Badlands, Badlands National Park
Wild and desolate, the Badlands of South Dakota have been featured in many classic Westerns for a reason. Some 70 to 75 million years ago, much of the Great Plains was a huge inland sea. As the waters retreated, layers of rock were deposited by tides and wind. This was then followed by a period of erosion — as rivers wound their way through the region, they created canyons between the rock. The result is the strikingly colorful, rugged landscape we see today. Meanwhile, the erosion continues at an estimated rate of one inch per year. In another million years, the Badlands will likely be no more.
Fossil Discovery Exhibit, Big Bend National Park
Frequently referred to as both a “geologist’s paradise” and a “geologist’s nightmare,” Big Bend National Park in Texas contains vast evidence of the region’s geological history. Multiple strata, dry lakebeds, faults, and volcanic rock all raise as many questions as they do offer answers about the past. But of all these features, Big Bend is perhaps most notable for its fossils. The fossil record here is one of the most diverse in the U.S. and covers an extensive time range — an estimated 130 million years. At the Fossil Discovery Exhibit, visitors can see pterosaurs, dinosaurs, crocodiles, mammals, and plant species, all preserved for eternity.
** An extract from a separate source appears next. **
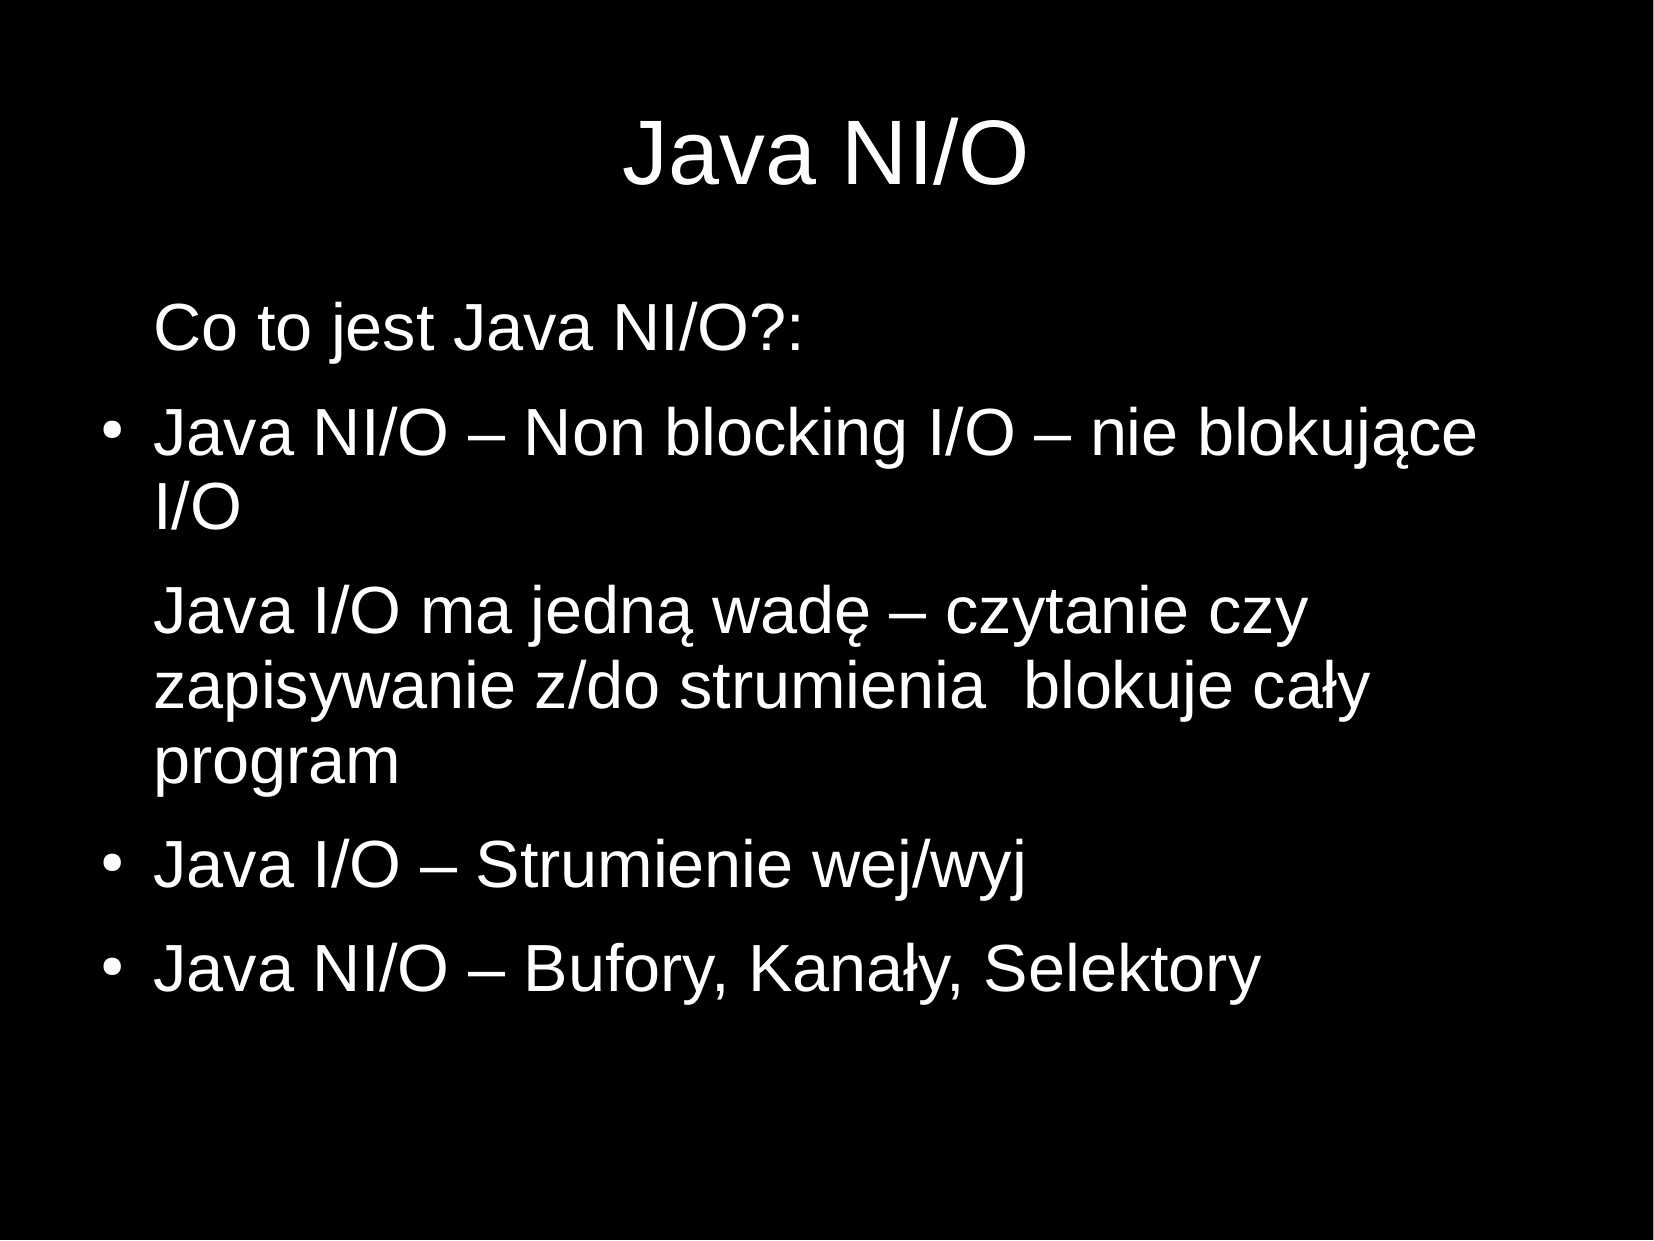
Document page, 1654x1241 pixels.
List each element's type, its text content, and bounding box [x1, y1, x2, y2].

title Java NI/O [82, 49, 1571, 257]
list Co to jest Java NI/O?: Java NI/O – Non blocking I/O – nie blokujące I/O Java I/O ma jedną wadę – czytanie czy zapisywanie z/do strumienia blokuje cały program Java I/O – Strumienie wej/wyj Java NI/O – Bufory, Kanały, Selektory [82, 290, 1571, 1010]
Natural Sandstone Arches, Arches National Park
Vibrant red-tinged rocks frame a brilliant blue sky in many an Instagram photo taken by visitors to Utah’s Arches National Park, home to more than 2,000 natural sandstone arches — more than in any other spot on Earth. Arches, bridges, and windows dot the desert, providing geologists with a fascinating view of millennia gone by. Over a period of about 65 million years, the area’s geologic plates shifted, and wind and rain also played a hand in shaping the rock into nature’s own sculpture garden. Arches grow and widen until they eventually collapse, leaving columns in their stead. As with many of these park features, in another million years, the landscape may be completely different than what we see today.
A Supervolcano, Yellowstone National Park
Crowds flock to Yellowstone to see the famous eruptions of Old Faithful, but the entire park is an active geothermal area of hot springs and geysers — not to mention a supervolcano that’s thousands of times more powerful than a regular volcano. Approximately 2 million years ago, a massive volcanic eruption triggered a push of magma to Earth’s surface, through a thin spot in the crust at the present-day location of Yellowstone. Much of the continent was left covered in ash. Hot lava still ripples below the ground throughout the park today, its heat causing the constant bubbling of springs and mud. But worry not: The last time the supervolcano erupted was 664,000 years ago, and some scientists think it may never happen again.
Arctic Sand Dunes, Kobuk Valley National Park
Kobuk Valley National Park may be located in Alaska, but surprisingly, it is home to massive sand dunes — the largest in the Arctic. The Great Kobuk Sand Dunes were left over after the last Ice Age. As glaciers formed in the surrounding mountains, the advancing ice ground rock into sand, which the winds blew down into the valley below. The sands formed extensive dunes, and while forest has reclaimed most of the land, an estimated 16,000 acres of dunes remain. Some tower as high as 100 feet, offering an unexpected taste of a sandy beach, albeit 35 miles north of the Arctic Circle.